André Lahoz Mendonça de Barros, Insper’s Executive Coordinator of Marketing and Communications, talks about the importance of journalism in fighting fake news
April 7 marks the celebration of Brazil’s Journalism Day. The date was created by the Brazilian Press Association (ABI, for its acronym in Portuguese) in 1931 to honor journalist Giovanni Battista Líbero Badaró. He was one of the main oppositionists to Portuguese monarch Dom Pedro I and among the leaders of the rebellions that brought about his empire’s end.
Since then, journalism has undergone profound changes, demanding new skills from its professionals. The growth of digitalization not only has made it increasingly possible to access numerous databases for content production but also has made it much easier to spread questionable or false information. Misinformation is a widely discussed phenomenon and has gained even more attention in the face of the health crisis caused by COVID-19. During the pandemic, fact-checking platforms assessed that Brazil placed first in the ranking of disinformation/misinformation produced about the number of COVID-19 cases and deaths. The country accounted for roughly a fifth of the pieces analyzed.

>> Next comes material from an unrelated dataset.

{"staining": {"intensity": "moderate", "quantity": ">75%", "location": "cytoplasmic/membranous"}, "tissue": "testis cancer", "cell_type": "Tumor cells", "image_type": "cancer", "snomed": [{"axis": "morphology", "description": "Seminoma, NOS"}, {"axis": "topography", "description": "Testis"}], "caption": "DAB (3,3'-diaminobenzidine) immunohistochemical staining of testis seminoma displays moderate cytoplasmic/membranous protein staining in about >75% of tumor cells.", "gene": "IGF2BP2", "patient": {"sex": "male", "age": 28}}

Amid this context of discussing the profession’s paths, Insper has been preparing its Advanced Program in Communication and Journalism. It is based on models from the leading and most influential American and European universities, exploring new world trends in communication. Also, our school offers short and medium-term open enrollment courses on Journalism.
Insper also counts on journalist André Lahóz Mendonça de Barros as its Executive Coordinator of Marketing and Communications. He worked as an economics journalist for more than 25 years, having served as Editor in Chief of Brazilian business media group Exame (which includes the Exame magazine, Exame.com website, besides Você S/A and Você RH magazines) and Director of Journalism at Jovem Pan radio network.

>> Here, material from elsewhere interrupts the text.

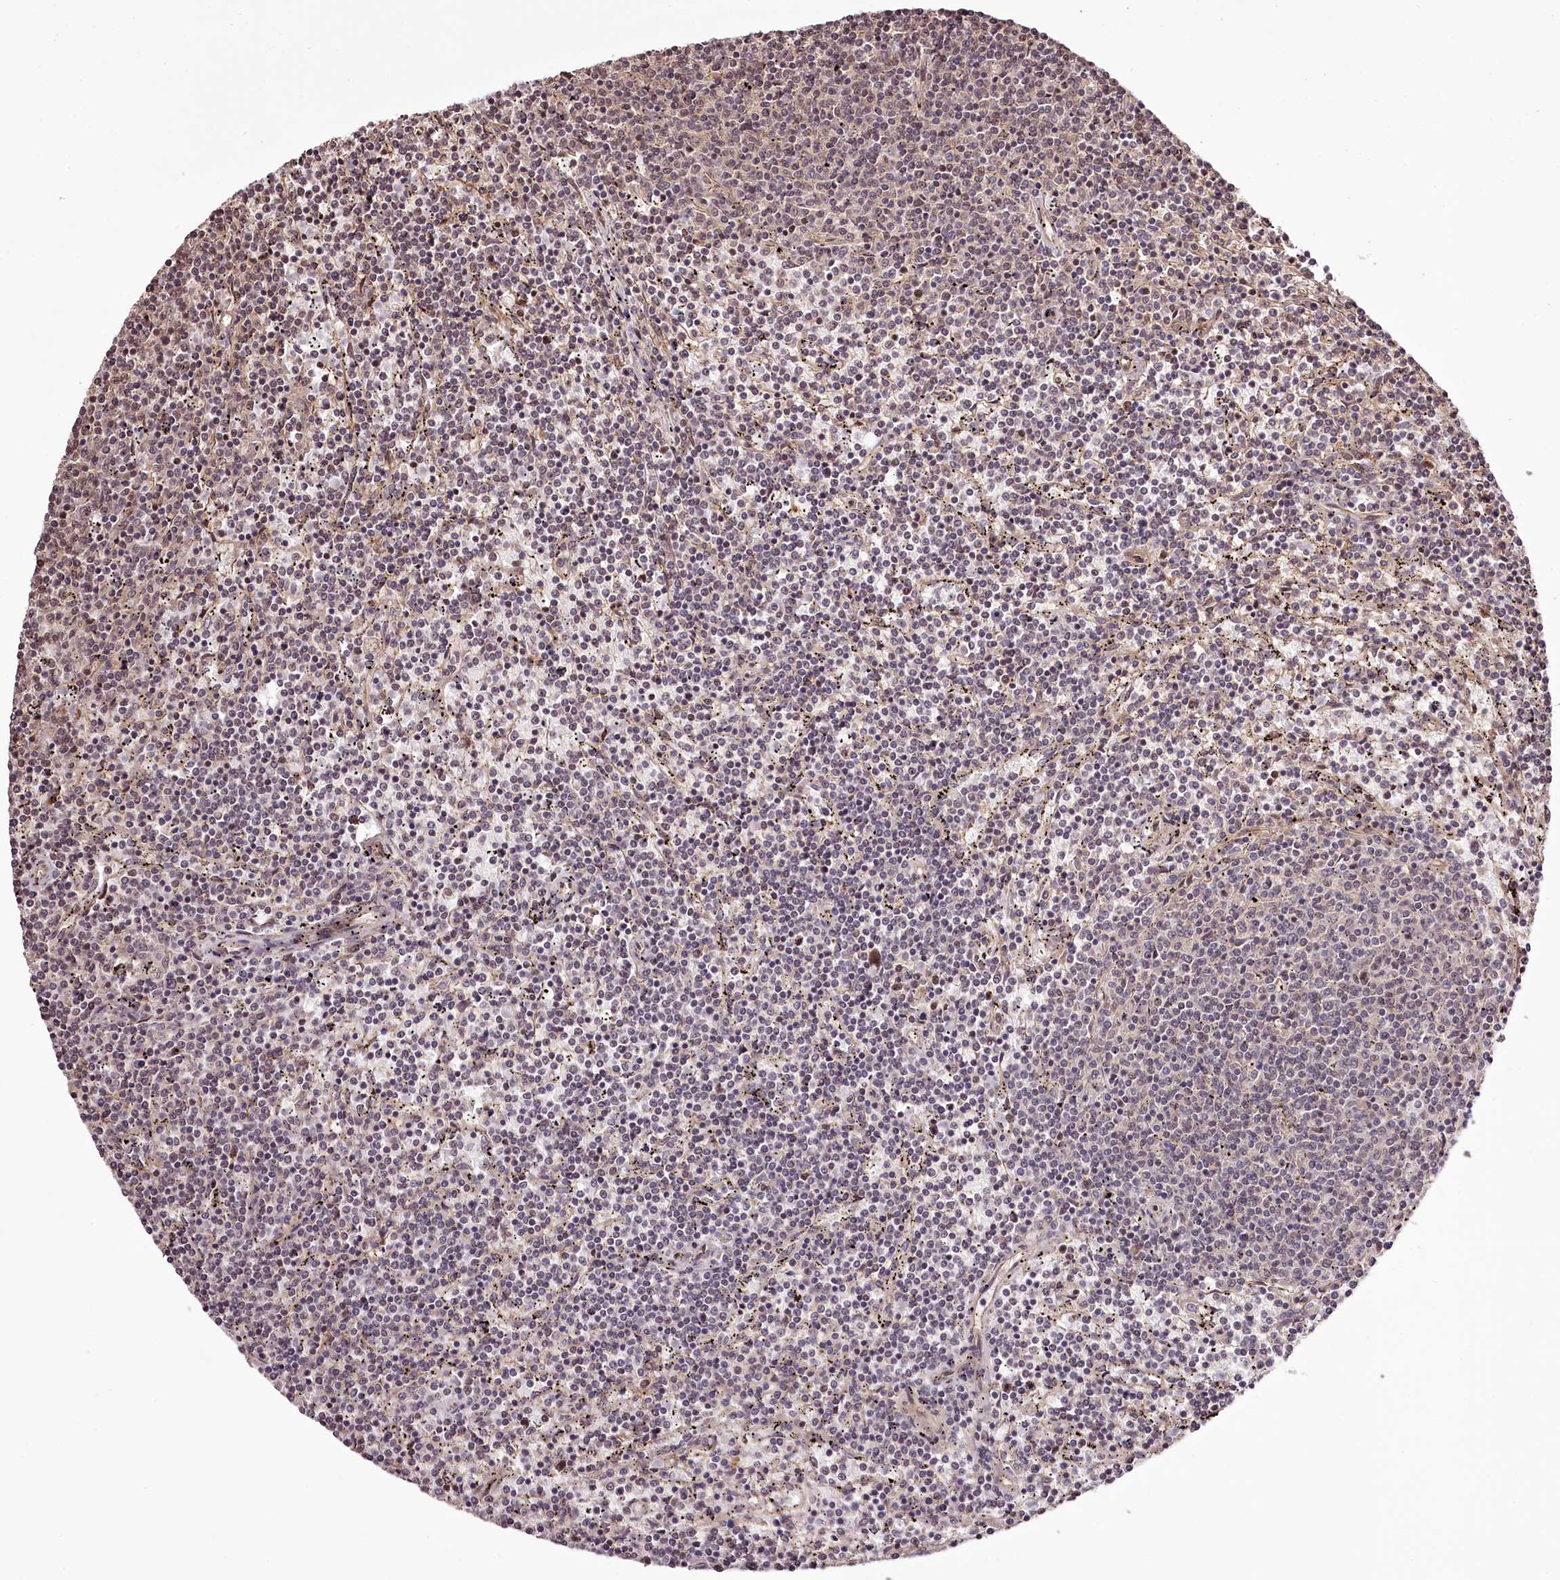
{"staining": {"intensity": "weak", "quantity": "<25%", "location": "nuclear"}, "tissue": "lymphoma", "cell_type": "Tumor cells", "image_type": "cancer", "snomed": [{"axis": "morphology", "description": "Malignant lymphoma, non-Hodgkin's type, Low grade"}, {"axis": "topography", "description": "Spleen"}], "caption": "The IHC image has no significant positivity in tumor cells of low-grade malignant lymphoma, non-Hodgkin's type tissue.", "gene": "TTC33", "patient": {"sex": "female", "age": 50}}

For André, journalism has the role of fighting misinformation and contributing to raising the quality of information brought to the public. “A well-informed society tends to choose better paths and learn from its mistakes, which are inevitable.”
Learn a little more about our Coordinator’s view on the topic:
How do you see the growth of misinformation in the current Brazilian scenario?
I see it with great concern, especially for the moment in which we live. Lies are particularly dangerous today. In fact, [misinformation is] a global problem, and, unfortunately, no one has found a way to solve it. There is a paradox here: The digital transformation has democratized information like never before, which, in theory, is great news. However, we have seen the frightening growth of fake news along with it.
Recent initiatives by social networks and search sites to remunerate journalists have been sufficient to stem the advance of fake news?
It is too early to tell, but it is great to see that a reaction to the fake news phenomenon has already begun. Society does need to react, although it is not trivial to know for sure what to do. But I am an optimist: Journalism has been attacked countless times in history and has survived. In fact, perhaps it has never been more necessary.
What is the role of journalism in the fact-checking and correction process?
It is the traditional role we have always had: Contributing to raising the quality of information for citizens. “A well-informed society tends to choose better paths and learn from its mistakes, which are inevitable.” It also tends to be less prone to extremism. Journalism does not, of course, guarantee a virtuous life, but it certainly increases its likelihood.